One of the hardest parts of the project was getting the LLM to reliably update a user’s order from the menu. It hallucinated: sometimes adding items not on the menu, deleting items already in the order, or making false claims (“yes bread is gluten free”).

At first I kept adding more rules — I had a list of about 12 — but the biggest improvement came from examples. When I gave it short dialogues like “User said X → LLM responded Y,” and made sure each example covered a couple of rules, the model behaved much more reliably.

The lesson: examples trump rules. A small set of well-chosen examples worked orders of magnitude better than piling on instructions.


New Paradigms for Using AI

Here are two new ways I found myself using AI models during this project.
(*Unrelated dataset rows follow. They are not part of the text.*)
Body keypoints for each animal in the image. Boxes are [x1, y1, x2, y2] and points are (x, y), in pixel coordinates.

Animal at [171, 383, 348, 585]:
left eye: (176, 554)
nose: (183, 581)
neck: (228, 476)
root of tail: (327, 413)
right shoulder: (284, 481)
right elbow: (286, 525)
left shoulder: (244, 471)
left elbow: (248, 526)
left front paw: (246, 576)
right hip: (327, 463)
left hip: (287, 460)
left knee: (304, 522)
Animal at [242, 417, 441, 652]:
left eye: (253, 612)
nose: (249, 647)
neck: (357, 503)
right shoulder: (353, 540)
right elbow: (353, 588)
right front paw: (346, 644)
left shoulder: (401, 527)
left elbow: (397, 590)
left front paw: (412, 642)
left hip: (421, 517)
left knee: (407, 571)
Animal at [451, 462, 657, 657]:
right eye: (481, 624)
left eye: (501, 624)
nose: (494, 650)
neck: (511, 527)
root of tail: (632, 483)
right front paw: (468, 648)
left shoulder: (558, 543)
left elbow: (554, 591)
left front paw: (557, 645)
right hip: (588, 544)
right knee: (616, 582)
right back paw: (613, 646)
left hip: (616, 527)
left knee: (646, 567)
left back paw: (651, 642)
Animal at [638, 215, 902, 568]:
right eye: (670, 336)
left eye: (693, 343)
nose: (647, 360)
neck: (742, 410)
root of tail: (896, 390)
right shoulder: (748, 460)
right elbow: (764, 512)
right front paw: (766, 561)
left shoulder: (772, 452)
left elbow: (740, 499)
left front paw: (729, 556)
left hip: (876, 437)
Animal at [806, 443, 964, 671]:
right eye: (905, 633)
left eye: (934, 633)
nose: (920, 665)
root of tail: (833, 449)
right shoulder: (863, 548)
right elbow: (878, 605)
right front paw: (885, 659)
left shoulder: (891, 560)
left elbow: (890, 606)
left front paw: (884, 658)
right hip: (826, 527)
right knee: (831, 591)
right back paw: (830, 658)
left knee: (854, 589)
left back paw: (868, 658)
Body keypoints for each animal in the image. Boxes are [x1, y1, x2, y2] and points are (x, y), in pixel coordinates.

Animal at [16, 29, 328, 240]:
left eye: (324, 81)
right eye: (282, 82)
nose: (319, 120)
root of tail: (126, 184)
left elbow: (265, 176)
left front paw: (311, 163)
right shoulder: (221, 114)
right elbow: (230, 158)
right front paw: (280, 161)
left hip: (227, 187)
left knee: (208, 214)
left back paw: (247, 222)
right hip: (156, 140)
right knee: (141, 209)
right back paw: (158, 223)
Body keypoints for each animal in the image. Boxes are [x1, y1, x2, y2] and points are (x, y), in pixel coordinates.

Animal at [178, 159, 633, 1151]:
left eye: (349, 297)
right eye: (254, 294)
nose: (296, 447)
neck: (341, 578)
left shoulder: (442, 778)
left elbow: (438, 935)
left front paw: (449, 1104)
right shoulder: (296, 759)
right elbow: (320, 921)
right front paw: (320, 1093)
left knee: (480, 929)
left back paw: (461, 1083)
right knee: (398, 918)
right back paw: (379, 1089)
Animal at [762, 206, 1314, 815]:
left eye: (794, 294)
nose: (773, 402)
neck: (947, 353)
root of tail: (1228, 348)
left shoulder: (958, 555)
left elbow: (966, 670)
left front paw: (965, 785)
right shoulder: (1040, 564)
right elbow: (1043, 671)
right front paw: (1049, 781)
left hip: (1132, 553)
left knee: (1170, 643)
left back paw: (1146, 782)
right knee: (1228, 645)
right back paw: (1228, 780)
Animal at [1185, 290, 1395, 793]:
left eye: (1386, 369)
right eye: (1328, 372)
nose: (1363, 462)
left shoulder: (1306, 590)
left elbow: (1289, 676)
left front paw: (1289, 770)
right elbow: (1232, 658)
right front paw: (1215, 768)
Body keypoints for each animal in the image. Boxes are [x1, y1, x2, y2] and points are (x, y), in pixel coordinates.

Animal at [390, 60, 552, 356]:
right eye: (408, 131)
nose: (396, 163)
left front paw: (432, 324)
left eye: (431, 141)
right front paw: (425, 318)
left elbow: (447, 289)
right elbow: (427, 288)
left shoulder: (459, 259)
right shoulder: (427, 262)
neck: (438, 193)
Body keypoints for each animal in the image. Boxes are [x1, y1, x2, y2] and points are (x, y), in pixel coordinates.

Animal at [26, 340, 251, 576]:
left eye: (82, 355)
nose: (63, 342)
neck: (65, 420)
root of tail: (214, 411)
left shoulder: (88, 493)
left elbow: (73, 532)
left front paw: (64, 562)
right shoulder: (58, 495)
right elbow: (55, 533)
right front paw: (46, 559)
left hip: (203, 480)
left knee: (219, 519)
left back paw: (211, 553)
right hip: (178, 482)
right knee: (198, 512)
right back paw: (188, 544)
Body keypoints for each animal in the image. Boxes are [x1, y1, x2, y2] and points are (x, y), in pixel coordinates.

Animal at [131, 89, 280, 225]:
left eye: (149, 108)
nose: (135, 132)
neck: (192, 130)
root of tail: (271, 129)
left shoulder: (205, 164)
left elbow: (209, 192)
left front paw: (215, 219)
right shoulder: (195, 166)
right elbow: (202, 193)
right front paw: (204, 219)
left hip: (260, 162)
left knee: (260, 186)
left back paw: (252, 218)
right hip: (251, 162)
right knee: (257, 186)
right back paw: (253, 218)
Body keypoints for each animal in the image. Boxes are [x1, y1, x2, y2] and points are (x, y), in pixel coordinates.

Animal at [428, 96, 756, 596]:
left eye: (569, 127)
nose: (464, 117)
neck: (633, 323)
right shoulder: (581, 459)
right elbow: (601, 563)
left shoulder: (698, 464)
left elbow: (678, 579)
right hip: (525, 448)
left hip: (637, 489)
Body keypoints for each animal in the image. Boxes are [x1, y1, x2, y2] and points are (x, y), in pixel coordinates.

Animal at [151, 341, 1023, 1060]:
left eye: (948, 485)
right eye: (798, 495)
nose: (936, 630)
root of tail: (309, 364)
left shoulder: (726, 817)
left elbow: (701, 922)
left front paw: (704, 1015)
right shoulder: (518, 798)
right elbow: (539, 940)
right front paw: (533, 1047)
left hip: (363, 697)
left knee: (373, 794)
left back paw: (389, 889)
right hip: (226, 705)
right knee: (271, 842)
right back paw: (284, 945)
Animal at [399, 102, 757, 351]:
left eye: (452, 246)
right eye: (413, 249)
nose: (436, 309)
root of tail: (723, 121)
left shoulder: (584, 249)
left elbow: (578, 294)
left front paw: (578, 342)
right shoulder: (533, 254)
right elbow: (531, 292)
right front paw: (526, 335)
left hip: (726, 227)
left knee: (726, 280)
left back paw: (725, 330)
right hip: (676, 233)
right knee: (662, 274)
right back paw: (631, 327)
The first is brute-forcing solutions. This came when my audio decoding sounded wrong. I could hear human speech, but it was distorted beyond recognition. Instead of debugging the codecs by hand, I asked Claude to brute force it: generate different decoding methods, sample rates, and output WAV files. In less than 2 minutes I had 20 samples, listened to them, and picked the closest. Having AI brute force possibilities like this is a new paradigm — something that didn’t exist before, and now feels like part of our toolbox.

The second was about patterns. LLM models are great when you provide them a pattern to follow. Near the end of the project, I needed to use WebSocket for audio streaming. I found a project online doing something similar and simply pointed Claude at the code and told it to adapt those patterns into my code (disclaimer: I cited the original user and made sure the licensing was correct). It was essentially able to copy the patterns and integrate them seamlessly, even though the specifics of the use case weren’t the same.


Conclusion

In the end, I built a project that could, given a menu image, allow a user to order items off a menu: asking questions, making recommendations, handling ingredients, and producing an updated order with prices.

It ran 100% locally (besides OCR sent to OpenAI). Latency ended up around 1.5 seconds, not the <1 second target, due to GPU limits and model contention.

Still, it was a fun project in “how low can I get this latency given these constraints.” Just as importantly, it showed me the power of Claude Code and Cursor, and gave me firsthand experience using them as development tools.